10) Typical IK Pitfalls (and How Engineers Handle Them)
Pitfall 1: Multiple solutions
Symptom: arm suddenly “elbow flips” to another posture.
Common fixes:
choose the solution closest to the current joints (minimize |q - q_current|)
add a posture preference (“keep elbow up”)
add continuity constraints (avoid big jumps)
Pitfall 2: Unreachable targets
Symptom: solver diverges, or joints hit limits.
Common fixes:
project target into reachable workspace
return a “best effort” solution with minimal error
fail fast and re-plan
Pitfall 3: Joint limits and collisions
Symptom: mathematically valid IK is physically unsafe.
Common fixes:
constrained numerical solvers (optimization-based IK)

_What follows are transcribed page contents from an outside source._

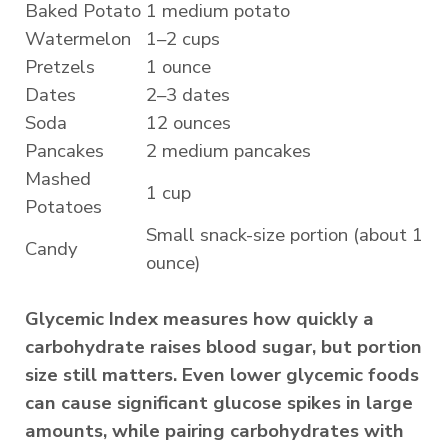
Baked Potato
1 medium potato
Watermelon
1–2 cups
Pretzels
1 ounce
Dates
2–3 dates
Soda
12 ounces
Pancakes
2 medium pancakes
Mashed
1 cup
Potatoes
Small snack-size portion (about 1
Candy
ounce)
Glycemic Index measures how quickly a
carbohydrate raises blood sugar, but portion
size still matters. Even lower glycemic foods
can cause significant glucose spikes in large
amounts, while pairing carbohydrates with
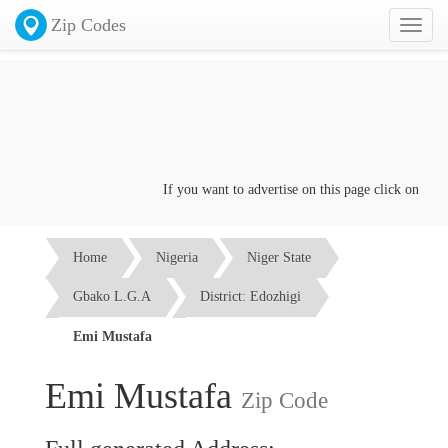
Zip Codes
Toggl
naviga
If you want to advertise on this page click on the
Co
Home
Nigeria
Niger State
Gbako L.G.A
District: Edozhigi
Emi Mustafa
Emi Mustafa
Zip Code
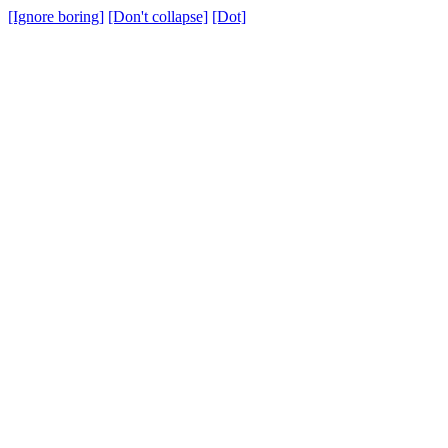
[Ignore boring]
[Don't collapse]
[Dot]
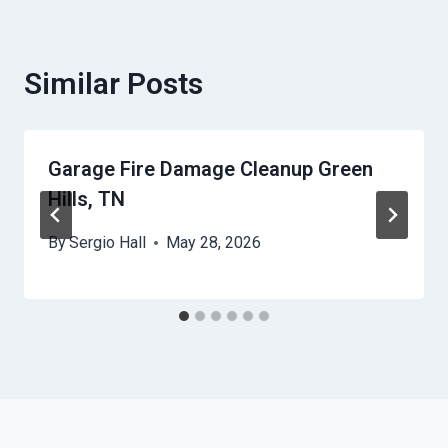
Similar Posts
Garage Fire Damage Cleanup Green
Hills, TN
By
Sergio Hall
May 28, 2026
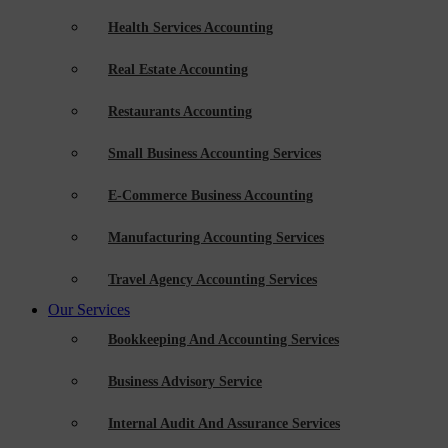
Health Services Accounting
Real Estate Accounting
Restaurants Accounting
Small Business Accounting Services
E-Commerce Business Accounting
Manufacturing Accounting Services
Travel Agency Accounting Services
Our Services
Bookkeeping And Accounting Services
Business Advisory Service
Internal Audit And Assurance Services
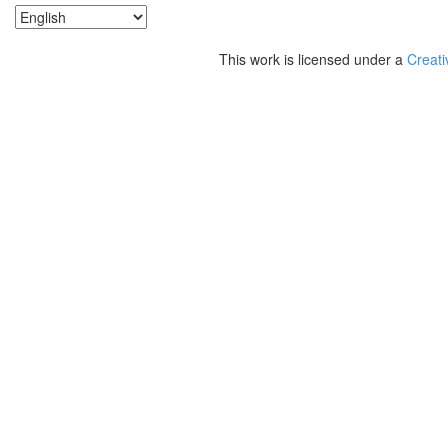
This work is licensed under a
Creati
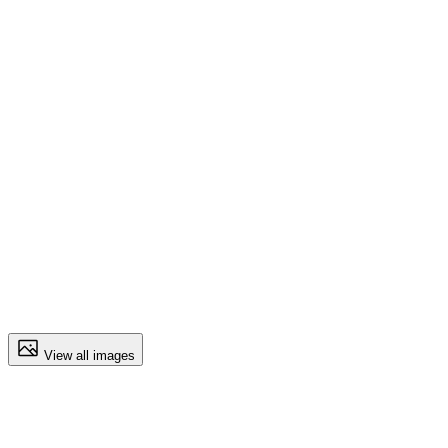
View all images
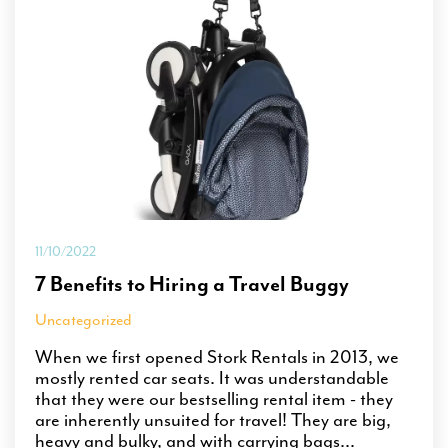
11/10/2022
7 Benefits to Hiring a Travel Buggy
Uncategorized
When we first opened Stork Rentals in 2013, we
mostly rented car seats. It was understandable
that they were our bestselling rental item - they
are inherently unsuited for travel! They are big,
heavy and bulky, and with carrying bags...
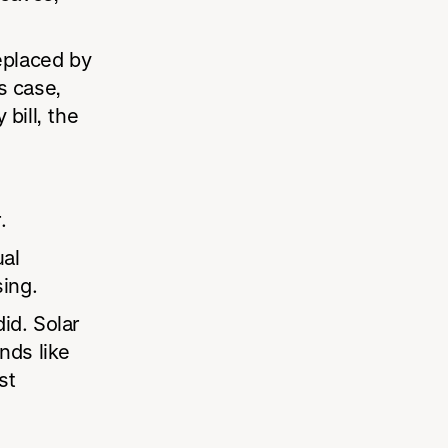
replaced by
s case,
 bill, the
.
ual
ing.
id. Solar
nds like
st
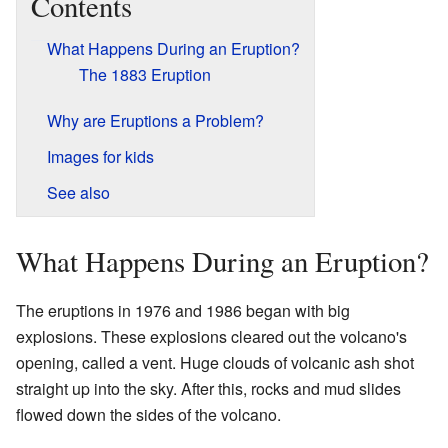
Contents
What Happens During an Eruption?
The 1883 Eruption
Why are Eruptions a Problem?
Images for kids
See also
What Happens During an Eruption?
The eruptions in 1976 and 1986 began with big
explosions. These explosions cleared out the volcano's
opening, called a vent. Huge clouds of volcanic ash shot
straight up into the sky. After this, rocks and mud slides
flowed down the sides of the volcano.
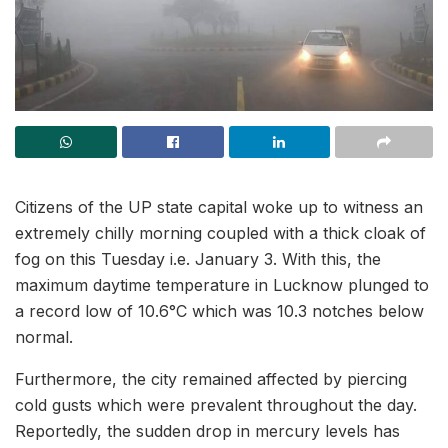
Citizens of the UP state capital woke up to witness an
extremely chilly morning coupled with a thick cloak of
fog on this Tuesday i.e. January 3. With this, the
maximum daytime temperature in Lucknow plunged to
a record low of 10.6°C which was 10.3 notches below
normal.
Furthermore, the city remained affected by piercing
cold gusts which were prevalent throughout the day.
Reportedly, the sudden drop in mercury levels has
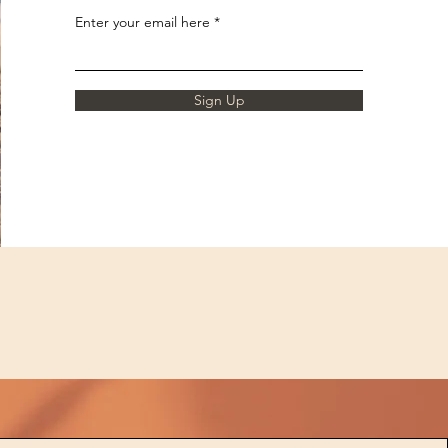
Enter your email here
Sign Up
d
,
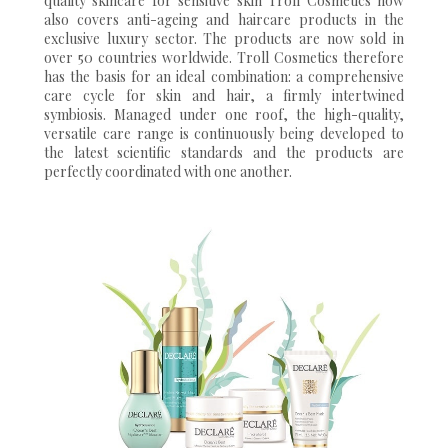
quality skincare for sensitive skin Troll Cosmetics now
also covers anti-ageing and haircare products in the
exclusive luxury sector. The products are now sold in
over 50 countries worldwide. Troll Cosmetics therefore
has the basis for an ideal combination: a comprehensive
care cycle for skin and hair, a firmly intertwined
symbiosis. Managed under one roof, the high-quality,
versatile care range is continuously being developed to
the latest scientific standards and the products are
perfectly coordinated with one another.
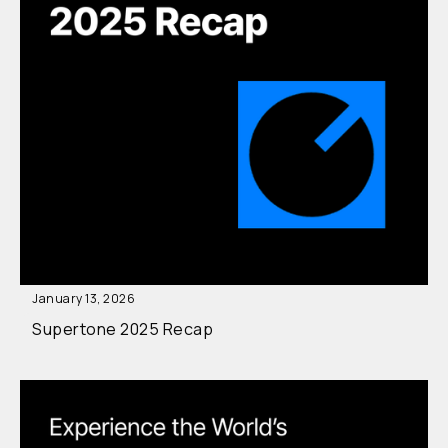
January 13, 2026
Supertone 2025 Recap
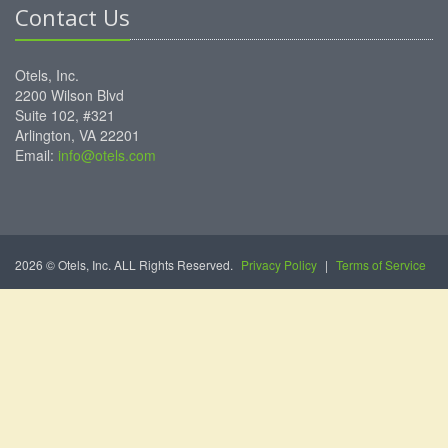
Contact Us
Otels, Inc.
2200 Wilson Blvd
Suite 102, #321
Arlington, VA 22201
Email:
info@otels.com
2026 © Otels, Inc. ALL Rights Reserved.
Privacy Policy
|
Terms of Service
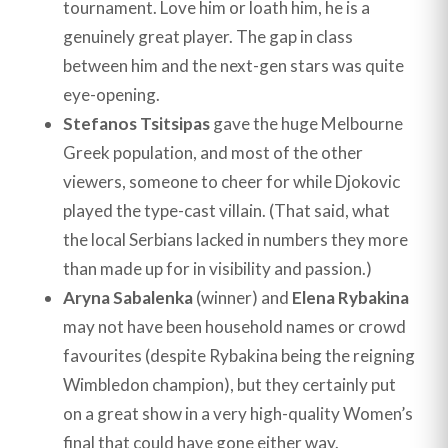
tournament. Love him or loath him, he is a
genuinely great player. The gap in class
between him and the next-gen stars was quite
eye-opening.
Stefanos Tsitsipas
gave the huge Melbourne
Greek population, and most of the other
viewers, someone to cheer for while Djokovic
played the type-cast villain. (That said, what
the local Serbians lacked in numbers they more
than made up for in visibility and passion.)
Aryna Sabalenka
(winner) and
Elena Rybakina
may not have been household names or crowd
favourites (despite Rybakina being the reigning
Wimbledon champion), but they certainly put
on a great show in a very high-quality Women’s
final that could have gone either way.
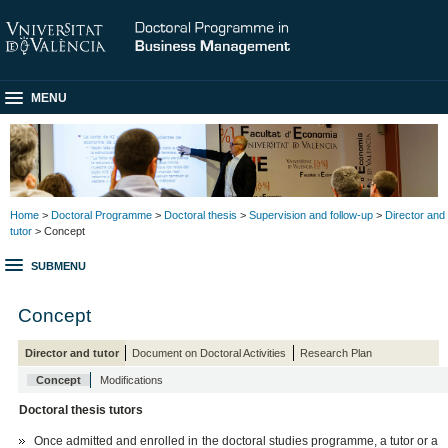
MENU
Home
>
Doctoral Programme
>
Doctoral thesis
>
Supervision and follow-up
>
Director and
tutor
> Concept
SUBMENU
Concept
Director and tutor
Document on Doctoral Activities
Research Plan
Concept
Modifications
Doctoral thesis tutors
Once admitted and enrolled in the doctoral studies programme, a tutor or a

collision checking integrated into planning
add penalties for near-limit joints
Pitfall 4: Singularities
Symptom: near a straight-arm configuration, tiny motion → crazy joint motion.
Common fixes:
damped least squares (adds stability)
singularity avoidance terms
re-plan path to avoid problematic configurations
11) “Forward vs Inverse” in One Sentence Each
Forward kinematics: “Tell me where I am.”
FK is a straightforward calculation that determines the end-effector position from given joint angles.Inverse kinematics: “Tell me how to get there.”
IK requires a more complex calculation process to find the joint angles needed to reach a desired end-effector position.
And in practice:
FK is deterministic and fast.
IK is a constrained search/optimization problem.
12) A Simple Diagram You Can Reuse in Your Notes
Here’s a compact mental map:
1 | Joint Space Task Space |
13) What’s Next
In a follow-up article, the natural next steps are:
Homogeneous transforms and chaining link-by-link transforms
Denavit–Hartenberg (DH) parameters and the calculation of these parameters to describe robot geometry
Calculation of kinematics, including how to numerically compute joint configurations for desired end-effector positions
Jacobian-based IK with a worked numeric example
Constrained IK as an optimization problem (limits, collisions, posture)
Why IK is not control: IK gives targets; control loops track them
Key Takeaways
FK maps joints → pose and is usually straightforward.
IK maps pose → joints, can have 0, 1, or many solutions, and is often solved numerically.
The Jacobian connects small joint changes to small Cartesian changes.
Real-world IK is almost always about constraints and stability, not just geometry.
In a cyber-physical system, FK and IK are typically part of a bigger pipeline: planning, control, sensing, safety, and are foundational to engineered systems and advanced technology.
Robotics is the interdisciplinary study and practice of the design, construction, operation, and use of robots.
The goal of most robotics is to design machines that can help and assist humans.
FK and IK are used in many other applications beyond those discussed here, supporting a wide range of technology-driven solutions across industries.